Second, if I’m going to drink any milk at all, I’m going to drink healthy milk — whole raw milk — and not some rehydrated reconstituted dried lint from dirty socks blue-tinted water low-fat milk substitute. I’d drink camel milk long before I would agree to poison myself with the stuff left over when you remove the milk (fat) from milk.

Research clearly shows [http://www.ncbi.nlm.nih.gov/pubmed/18831752] that whole milk causes more lean body mass gains than non fat milk. Which proves fat doesn’t make you fat [http://stronglifts.com/the-4-most-popular-fat-myths-debunked/]. Excess calories do. As long as you have a caloric deficit, it doesn’t matter if you drink non fat or whole milk.

It doesn’t matter as long as you know the risks from the process used to make milk non fat and what you are missing.

Dr. Strangelove: How I Learned to Stop Worrying and Love the BeEF

Michele Orru just presented “Dr. Strangelove or: How I Learned to Stop Worrying and Love the BeEF” at the 2011 CONfidence in Krakow.

What will you do during a pentest if you should get access to some target internal resources while having no exploitable external ones for the escalation? Well, there could be many responses on this provocative sentence, starting from Social Engineering techniques to the exploitation of victims browser inside the target.

We will see how BeEF can help resolving almost impossible pentest situations while directly exploiting the victims inside the target, using their machines as pivot to gather access to internal as well external resources, and how it’s much easier now to extend BeEF functionality writing your own modules to suit your needs.

Great stuff, and not just because every conference should have at least one presentation modelled after Dr. Strangelove. This could actually spark a contest that spans security conferences — each one gives an award for best Dr. Strangelove security talk.

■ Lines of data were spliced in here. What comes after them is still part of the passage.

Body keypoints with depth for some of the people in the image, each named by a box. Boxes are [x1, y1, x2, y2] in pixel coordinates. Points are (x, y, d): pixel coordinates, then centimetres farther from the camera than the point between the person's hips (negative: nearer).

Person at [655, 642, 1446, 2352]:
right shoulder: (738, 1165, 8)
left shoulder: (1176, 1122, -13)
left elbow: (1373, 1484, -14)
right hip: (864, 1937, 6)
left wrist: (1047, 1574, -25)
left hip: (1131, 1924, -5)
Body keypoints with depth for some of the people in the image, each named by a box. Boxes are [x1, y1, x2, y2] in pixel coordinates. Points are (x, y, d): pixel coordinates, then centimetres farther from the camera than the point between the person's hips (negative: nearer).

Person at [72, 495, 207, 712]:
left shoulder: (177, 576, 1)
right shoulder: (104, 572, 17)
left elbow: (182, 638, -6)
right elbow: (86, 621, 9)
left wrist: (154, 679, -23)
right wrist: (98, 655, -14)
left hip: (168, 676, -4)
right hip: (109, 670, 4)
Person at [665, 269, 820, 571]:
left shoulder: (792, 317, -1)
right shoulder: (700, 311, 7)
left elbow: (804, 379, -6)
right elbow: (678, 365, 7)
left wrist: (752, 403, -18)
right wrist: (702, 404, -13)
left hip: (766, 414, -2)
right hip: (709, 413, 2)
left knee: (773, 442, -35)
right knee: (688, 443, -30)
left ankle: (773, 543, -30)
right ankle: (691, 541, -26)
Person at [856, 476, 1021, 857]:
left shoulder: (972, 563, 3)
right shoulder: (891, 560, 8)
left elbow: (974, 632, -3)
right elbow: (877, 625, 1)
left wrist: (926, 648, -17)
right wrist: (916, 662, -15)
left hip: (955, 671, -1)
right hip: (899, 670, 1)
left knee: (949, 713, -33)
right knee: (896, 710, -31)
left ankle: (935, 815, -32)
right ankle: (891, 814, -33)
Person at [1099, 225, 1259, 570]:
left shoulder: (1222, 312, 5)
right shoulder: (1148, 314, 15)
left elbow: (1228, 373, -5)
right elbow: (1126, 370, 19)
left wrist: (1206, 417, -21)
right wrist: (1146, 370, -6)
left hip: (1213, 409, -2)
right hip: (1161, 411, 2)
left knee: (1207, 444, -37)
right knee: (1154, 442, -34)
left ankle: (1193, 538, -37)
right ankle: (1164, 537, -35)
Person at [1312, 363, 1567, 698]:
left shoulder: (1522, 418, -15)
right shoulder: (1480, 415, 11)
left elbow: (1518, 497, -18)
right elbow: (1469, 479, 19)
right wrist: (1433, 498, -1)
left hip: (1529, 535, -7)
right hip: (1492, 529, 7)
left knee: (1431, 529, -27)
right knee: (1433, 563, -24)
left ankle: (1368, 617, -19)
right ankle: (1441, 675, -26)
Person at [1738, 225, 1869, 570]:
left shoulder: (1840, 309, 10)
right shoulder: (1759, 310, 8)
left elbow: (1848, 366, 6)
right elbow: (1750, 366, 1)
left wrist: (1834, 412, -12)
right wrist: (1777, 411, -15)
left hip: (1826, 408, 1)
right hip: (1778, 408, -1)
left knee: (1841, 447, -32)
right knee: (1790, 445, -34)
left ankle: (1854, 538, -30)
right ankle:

Although I’m obviously biased I would like to think my comparison to Stuxnet hysteria I presented earlier this year was more historically aimed and made more sense as a threat analysis.

Is anyone, and I mean anyone, really so worried about the Browser Exploitation Framework (BeEF) that they are proposing changes to national security? I don’t see it. Seems to me more of the opposite reaction to the BeEF — browser exploits are out there, and BeEF is doing what BeEF does…mooing and grazing and dumping excrement (filling logs).

If it were my choice I might have tried “BeEF, the other pentest meat”, “BeEF, it’s what’s for pentests”, “What’s on your (zombie) grill?” or even “Ground BeEF: Cutting the legs off a browser”.

But on the other hand I admit I’m still in favour of as many presentations using Dr. Strangelove as possible to drive the message. The more Strangelove the better.

In related news, the presentation talked about the effort to port BeEF from PHP to Ruby. I vote they rename the new Ruby version “DeCalf” (e.g. not written in Java).

The Pissalyzer

A beer company in Italy has created a heat-activated coaster-sized sticker that fits in urinals for men. If they pass more than a pint’s worth of liquid the sticker reveals a message that says they should call a cab.

…after 25 seconds of pee – a length of time at the urinal that would only occur if the person relieving themself had drunk more than one pint of beer (the Italian drink-drive limit).

I am sure bars also like it because it reduces the cost of cleaning the men’s toilets.